Il Sistina come megafono: debutto il 20 febbraio nel cuore della città
Dal 20 febbraio la storia torna in scena al Teatro Sistina in versione juke box musical, con la regia di Massimo Romeo Piparo e l’adattamento di Roberto Proia. È un salto di linguaggio: dal libro, al cinema, ora al palcoscenico. E il palcoscenico, a Roma, pesa: perché il Sistina non è un “teatro di nicchia”, è una piazza coperta, una platea che parla a famiglie, ragazzi, scuole, gruppi che arrivano in metro, si fermano in zona, commentano, discutono.
Sul palco torna Samuel Carrino come Andrea, con Sara Ciocca nel ruolo dell’amica più vicina. E c’è una promessa, ripetuta con chiarezza: raccontare la vita di Andrea, non la sua fine. Un modo per non trasformare il dolore in spettacolo, ma in racconto condivisibile.
La Roma che guarda i ragazzi: quando l’assenza degli adulti diventa parte del problema
C’è una frase che resta appiccicata a questa vicenda: l’incapacità di intervento degli adulti. Non “cattiveria”, non “indifferenza” da manuale: spesso proprio incapacità, impreparazione, paura di sbagliare, minimizzazione. Nel musical entra anche un professore che prova a tendere una mano, figura positiva introdotta proprio per mettere in luce ciò che è mancato nella realtà. E a Roma, dove le scuole sono mondi enormi e complessi, questo tema non è astratto: è quotidiano, fatto di corridoi, chat di classe, gruppi WhatsApp di genitori, video che girano in un attimo.

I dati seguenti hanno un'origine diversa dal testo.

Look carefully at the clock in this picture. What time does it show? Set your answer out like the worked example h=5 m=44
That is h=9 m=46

La colonna sonora “presa dalla vita”: hit per parlare la lingua di una generazione
La scelta del juke box è furba nel senso migliore: invece di “spiegare” ai ragazzi, li avvicina con canzoni che conoscono, riarrangiate per stare dentro la storia. Nella playlist c’è anche “Canta ancora” di Arisa, legata al film e premiata con il Nastro d’Argento per la Migliore canzone originale. Una canzone che, già da sola, ha la forza di riaprire quel nodo che molti preferirebbero evitare.

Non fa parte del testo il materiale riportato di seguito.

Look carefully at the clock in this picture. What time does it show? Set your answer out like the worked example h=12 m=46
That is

E poi c’è l’idea potente del narratore: un Andrea “di 27 anni”, l’età che avrebbe oggi. Un espediente che non serve solo a teatro. Serve a chi sta seduto in sala: perché ti costringe a pensare non a ciò che è finito, ma a ciò che poteva essere.
Il 7 febbraio non è una parentesi: Roma e l’Italia davanti al bullismo digitale
Il debutto si colloca mentre torna la “Giornata nazionale contro il bullismo e il cyberbullismo”, il 7 febbraio, istituita nel 2017. È una ricorrenza utile, ma rischia di durare quanto un post: un giorno di frasi giuste, poi tutto come prima.

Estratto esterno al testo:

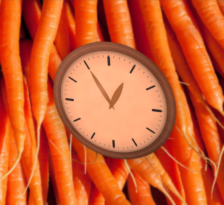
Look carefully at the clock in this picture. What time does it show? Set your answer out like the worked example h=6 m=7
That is h=12 m=55
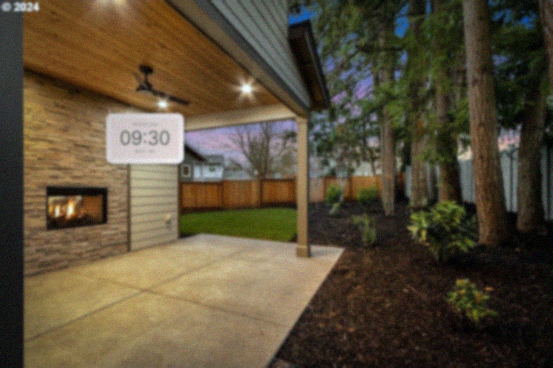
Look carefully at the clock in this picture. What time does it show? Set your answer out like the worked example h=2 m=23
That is h=9 m=30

E invece i numeri dicono che non c’è niente da archiviare: nel 2025 Telefono Azzurro ha gestito 181 casi di bullismo e 24 di cyberbullismo, con molte segnalazioni legate ad attacchi su caratteristiche fisiche. Esattamente il tipo di ferita da cui, anni fa, partì la persecuzione contro Andrea.
La reazione che conta: portare le scuole in sala e riportare la sala nelle scuole
Il punto vero, adesso, è cosa succede dopo gli applausi. Piparo ha detto di augurarsi una sala piena di ragazzi: non per fare numero, ma per dare voce a chi non riesce a trovarla. E Roma può fare la differenza se questo spettacolo diventa un’occasione concreta: uscite didattiche, incontri, sportelli di ascolto potenziati, percorsi di educazione digitale che non siano un’ora “a tema” e basta.